# Page:
Maple Hill is a pop-punk band based in Ithaca, New York. Their newest single “Lucid” dropped earlier this month and takes listeners on a precarious, fast-paced drive through some of the tougher aspects of the human experience.
Have you ever been stopped at a red light, foot teetering on the break ready to let off, but you’re not really looking ahead at what’s in front of you? Your eyes are open and you’re paying enough attention to your surroundings, but in your mind you’re somewhere else entirely? This song is the anthem for that moment. With a pulsing drum line and heavy punk-influenced guitar riffs, this song really drives that feeling home.
Maybe you’re sitting thinking about things that have gone wrong, moments that have led you to sitting at this intersection, wondering where you’re really going next. You know the way home but you don’t know where you’re actually expected to be going right now. Life sometimes feels like that. There are all these expectations and presumptions about where you’re supposed to be at 16, at 25. There are goals and achievements you’re supposed to accomplish at a certain time — like save points in a game that you have to reach before you get to the next level. With lyrics like “get a grip on your mind // before it escapes” perfectly encapsulate that feeling of being a little out of line with what’s expected of you.

# Task requirements:
(a) In the review of the single "Lucid," where is the band Maple Hill based?
(b) Summarize the review of the single "Lucid" in two sentences.

# Collected material:
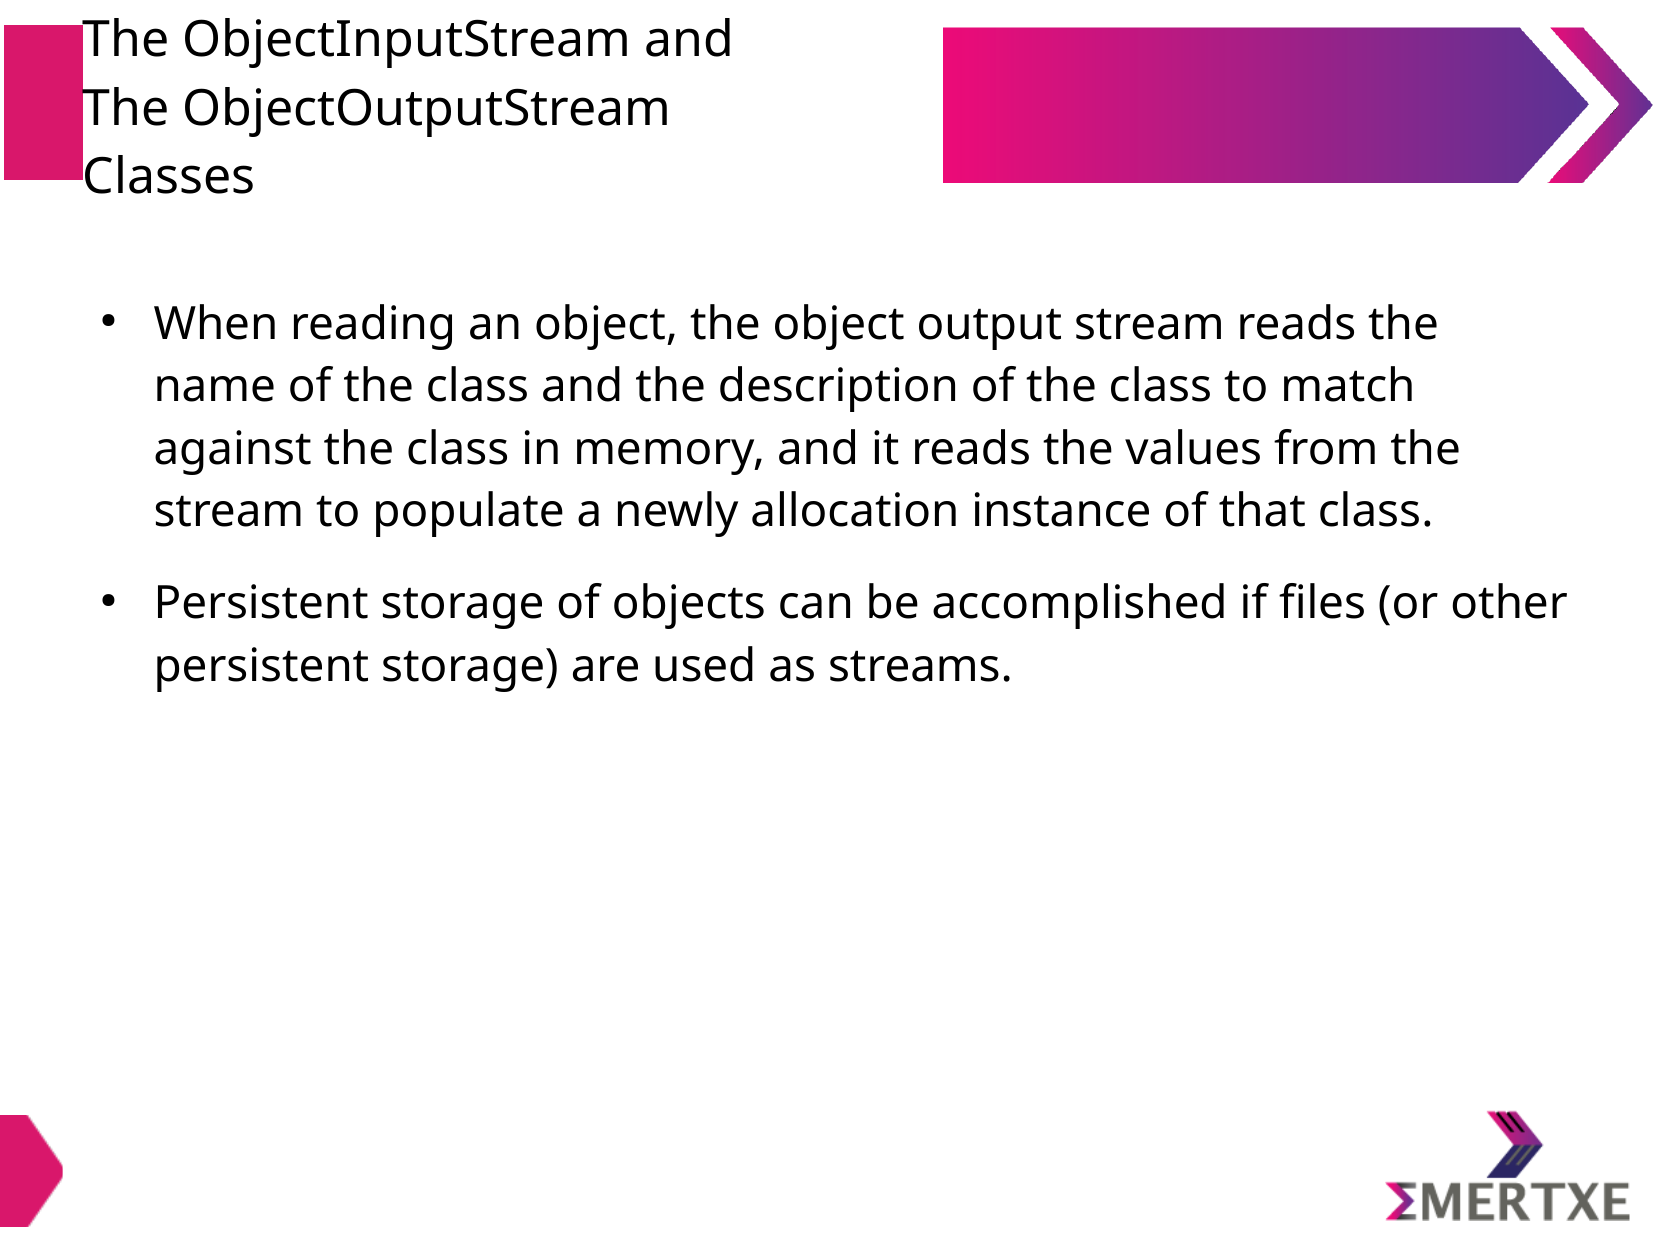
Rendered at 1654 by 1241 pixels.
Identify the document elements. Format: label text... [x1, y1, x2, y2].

# The replies:
(a) Ithaca, New York.

(b) Maple Hill, a pop-punk band based in Ithaca, New York, released its newest single "Lucid" earlier this month. With a pulsing drum line and heavy punk-influenced guitar riffs, the song captures the moment of sitting at a red light with your mind somewhere else, and its lyrics convey the feeling of being a little out of line with what's expected of you.